When I was a kid, India to me meant waking up to a Masjid's Azan, smiling at the early temple worshippers as I passed them by, and fearlessly praying a Christian prayer in my school. Back then, India for me meant marveling at the architecture of every place of worship with no malice. It meant reading legends of Ram, Krishna, Guru Gobind, Jesus and the prophets with equal awe and excitement. In fact, it didn't feel weird reading Mahabharata for three continuous library classes because I LIKED the story. Back then, it didn't even feel weird to ask my fellow schoolmates about their religion.

One night, I remember seeing tears in my mum's eyes as she left her friend's group after they shared some vile messages. I remember feeling that I would never have to go through such heartbreak for my friends will forever keep their heads above religion, cultures, and beliefs. Now, as a seventeen-year-old (yes, not even eighteen, not even 'mature', but then which one of us are?), I feel those thoughts to be nothing but "MITHYA."

As I grew this very society took my heart and dissolved it in the murky acid of politics and hate until all that remained as my identity was my religion. Not Country, but religion.

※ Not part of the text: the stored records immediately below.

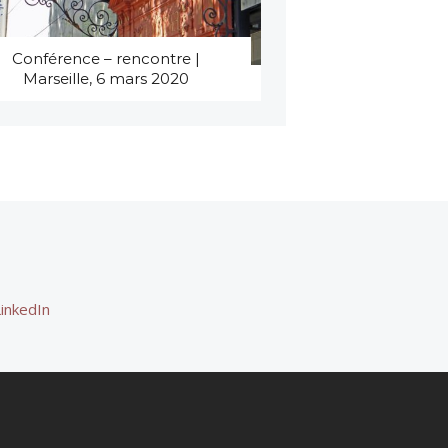
Conférence – rencontre |
Marseille, 6 mars 2020
LinkedIn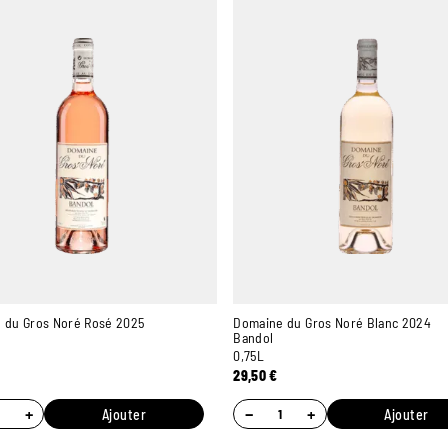
 du Gros Noré Rosé 2025
Domaine du Gros Noré Blanc 2024
Bandol
0,75L
29,50
€
+
−
+
Ajouter
Ajouter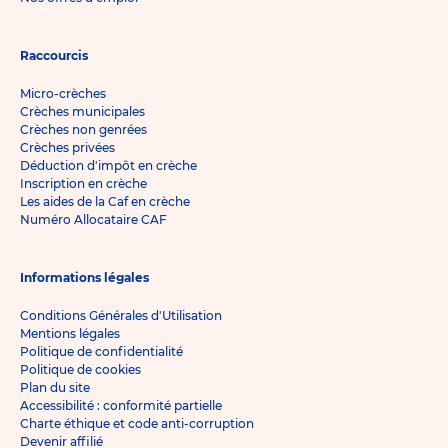
Raccourcis
Micro-crèches
Crèches municipales
Crèches non genrées
Crèches privées
Déduction d'impôt en crèche
Inscription en crèche
Les aides de la Caf en crèche
Numéro Allocataire CAF
Informations légales
Conditions Générales d'Utilisation
Mentions légales
Politique de confidentialité
Politique de cookies
Plan du site
Accessibilité : conformité partielle
Charte éthique et code anti-corruption
Devenir affilié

I know many of you reading would either curse and call me 'a leftist Muslim talking against the ideologies of right' or praise and call me 'a true leftist.' BUT I AM NEITHER! I AM JUST A YOUNG INDIAN KID FOR HEAVENS SAKE! Hell, I dont even know what means right-wing and what means left! All I understand is the meaning of right and wrong.

Maybe it's so because I live in a Muslim community with a church at its entrance, and a temple close at hand; maybe it's because I lived alongside the residents of Nepal House who celebrated festivities of all religion with the same vigor, or maybe it is so because I grew up feeling proud of my country for all the people and culture it hosted.

Whatever may be the reason, I am thankful for it because now I see myself as the son of this soil before I see myself as the son of my religion. And as a son of BHARAT MATA/MA/AMMA/AAI/ETC., I demand the sanity of my motherland, I demand her peace back, I demand my positivity back, I demand my constitution back, my friends back, my family back!

And if you can't give them back to me, dear leaders, you don't deserve to stand on the pedestal and lead my country,  you don't deserve to put your dirty hands on my constitution, you don't deserve to swear by it. You Don't. Deserve. Anything.